Despite its notoriety, Kael’s “Shoah” review is omitted from “The Age of Movies,” although it remains an interesting take on the film as a film. Kael as critic reserved the right to like or dislike a film independently of its subject. She praised “Fiddler on the Roof” for “[treating] the Jews as an oppressed people — no better, no worse than others,” which she saw as a “sensible attitude.” She selectively praised films by such directors as Paul Mazursky, Woody Allen, and Barbra Streisand (“Yentl” was a special favorite). Lanzmann, by contrast, lacks nuance, opting for sledgehammer effect over artistry, and even the most devout admirer of “Shoah” can hardly claim it is strong on subtlety. “The Age of Movies” does contain a rave review of Marcel Ophul’s 1969 “The Sorrow and the Pity,” a film with many voices and approaches to the same period of historical tragedy. Kael was possibly right: “Sorrow and the Pity” may indeed be a better-made film than “Shoah,” strictly as a film and not in terms of content, and the Library of America should have made her essay available again. For now, used copies of the out-of-print “Hooked: Film Writings 1985–1988” with the “Shoah” review can still be found online.

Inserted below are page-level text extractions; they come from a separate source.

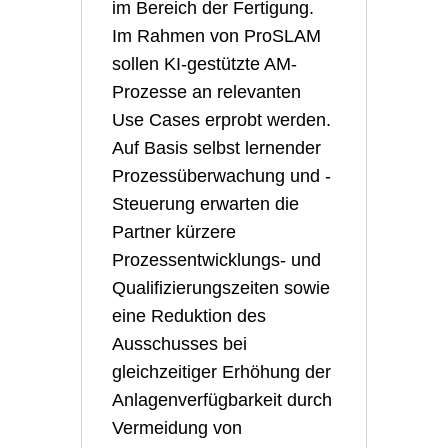
im Bereich der Fertigung.
Im Rahmen von ProSLAM
sollen KI-gestützte AM-
Prozesse an relevanten
Use Cases erprobt werden.
Auf Basis selbst lernender
Prozessüberwachung und -
Steuerung erwarten die
Partner kürzere
Prozessentwicklungs- und
Qualifizierungszeiten sowie
eine Reduktion des
Ausschusses bei
gleichzeitiger Erhöhung der
Anlagenverfügbarkeit durch
Vermeidung von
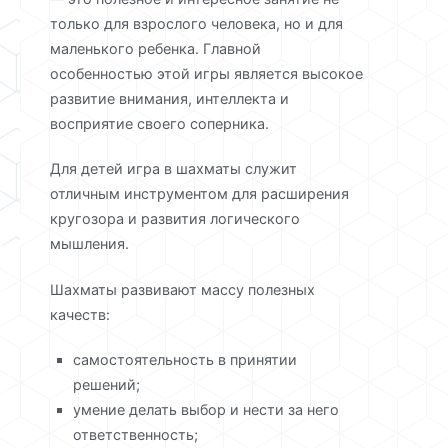
только для взрослого человека, но и для
маленького ребенка. Главной
особенностью этой игры является высокое
развитие внимания, интеллекта и
восприятие своего соперника.
Для детей игра в шахматы служит
отличным инструментом для расширения
кругозора и развития логического
мышления.
Шахматы развивают массу полезных
качеств:
самостоятельность в принятии
решений;
умение делать выбор и нести за него
ответственность;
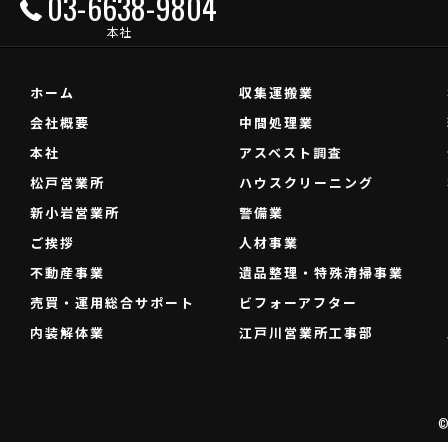
03-6638-9804
本社
ホーム
収集運搬業
会社概要
中間処理業
本社
アスベスト調査
松戸営業所
ハウスクリーニング
新小岩営業所
警備業
ご挨拶
人材事業
不動産事業
遺品整理・特殊清掃事業
売買・運用総合サポート
ビフォーアフター
内装解体業
江戸川営業所工事部
©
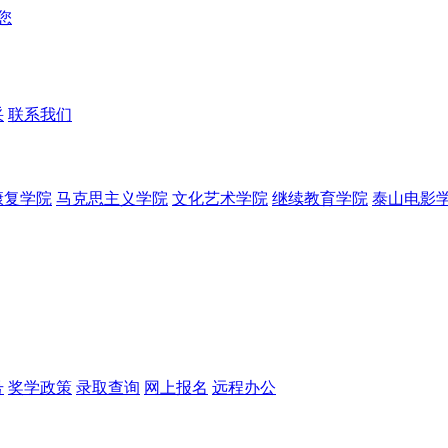
采
联系我们
康复学院
马克思主义学院
文化艺术学院
继续教育学院
泰山电影
号
奖学政策
录取查询
网上报名
远程办公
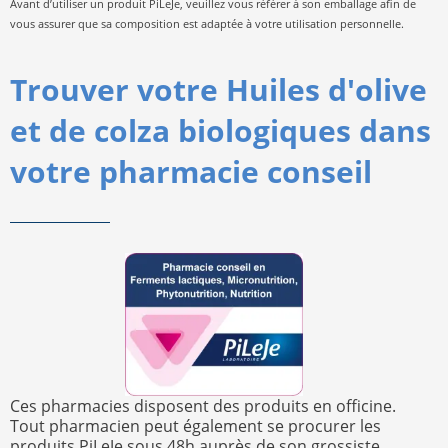
Avant d’utiliser un produit PiLeJe, veuillez vous référer à son emballage afin de
vous assurer que sa composition est adaptée à votre utilisation personnelle.
Trouver votre Huiles d'olive
et de colza biologiques dans
votre pharmacie conseil
Ces pharmacies disposent des produits en officine.
Tout pharmacien peut également se procurer les
produits PiLeJe sous 48h auprès de son grossiste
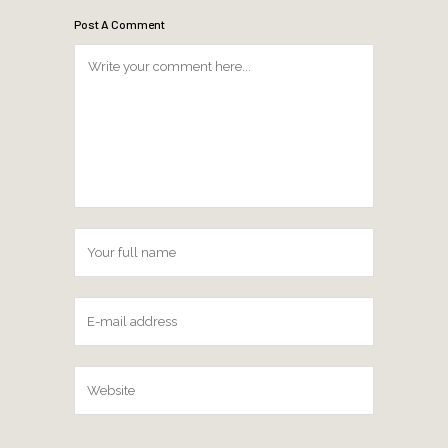
Post A Comment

Admittedly, sometimes Kael’s sharpest-tongue-in-the-class persona can grate, as in her “5001 Nights at the Movies Review” of “The Poseidon Adventure,” which meanly slates Shelley Winters as “so enormously fat she goes way beyond the intention to create a warm, sympathetic Jewish character. It’s like having a whale tell you you should love her because she’s Jewish.” Kael’s prose can certainly be offensive at times, but it always remains lively and is in places endearingly human, which is why it lasts and is still highly readable today. Examples of arts criticism that survive for generations, even after the subject addressed is no longer of primary interest, are rare indeed. But, to a handful of exceptions including the works of Sainte-Beuve and George Bernard Shaw, we need to add the incandescent writing of Pauline Kael.

Benjamin Ivry is a frequent contributor to the Forward.